Work required =
Extract the text from each of the following items and reproduce every line verbatim, leaving the pictures out of your answer.

Records to use =
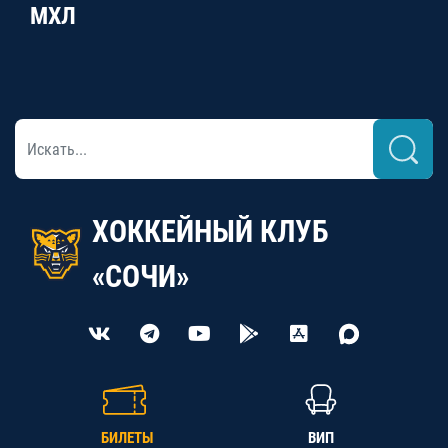
МХЛ
ХОККЕЙНЫЙ КЛУБ
«СОЧИ»
БИЛЕТЫ
ВИП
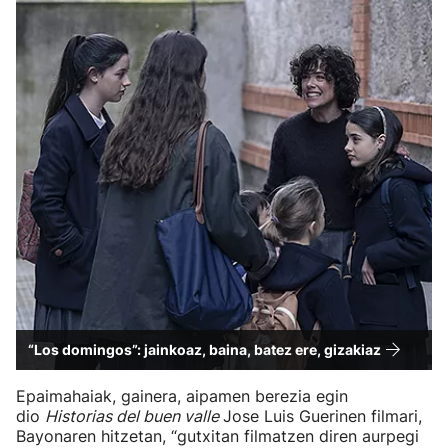
“Los domingos”: jainkoaz, baina, batez ere, gizakiaz
Epaimahaiak, gainera, aipamen berezia egin
dio
Historias del buen valle
Jose Luis Guerinen filmari,
Bayonaren hitzetan, “gutxitan filmatzen diren aurpegi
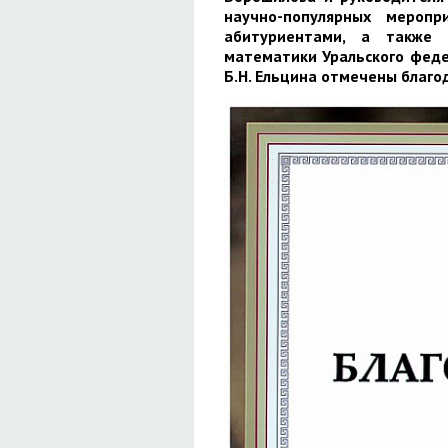
научно-популярных мероп
абитуриентами, а также 
математики Уральского феде
Б.Н. Ельцина отмечены благ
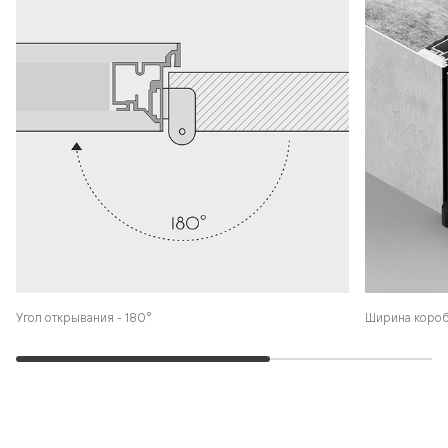
Угол открывания - 180°
Ширина коро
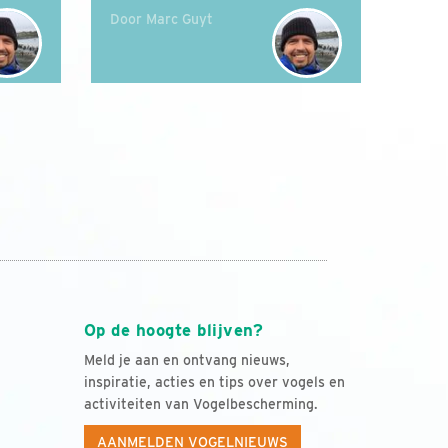
Door Marc Guyt
Op de hoogte blijven?
Meld je aan en ontvang nieuws,
inspiratie, acties en tips over vogels en
activiteiten van Vogelbescherming.
AANMELDEN VOGELNIEUWS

Solution =
МХЛ
ХОККЕЙНЫЙ КЛУБ
«СОЧИ»
БИЛЕТЫ
ВИП
“Los domingos”: jainkoaz, baina, batez ere, gizakiaz
Epaimahaiak, gainera, aipamen berezia egin
dio
Historias del buen valle
Jose Luis Guerinen filmari,
Bayonaren hitzetan, “gutxitan filmatzen diren aurpegi
научно-популярных мероп
абитуриентами, а также 
математики Уральского феде
Б.Н. Ельцина отмечены благ
Угол открывания - 180°
Ширина коро
Door Marc Guyt
Op de hoogte blijven?
Meld je aan en ontvang nieuws,
inspiratie, acties en tips over vogels en
activiteiten van Vogelbescherming.
AANMELDEN VOGELNIEUWS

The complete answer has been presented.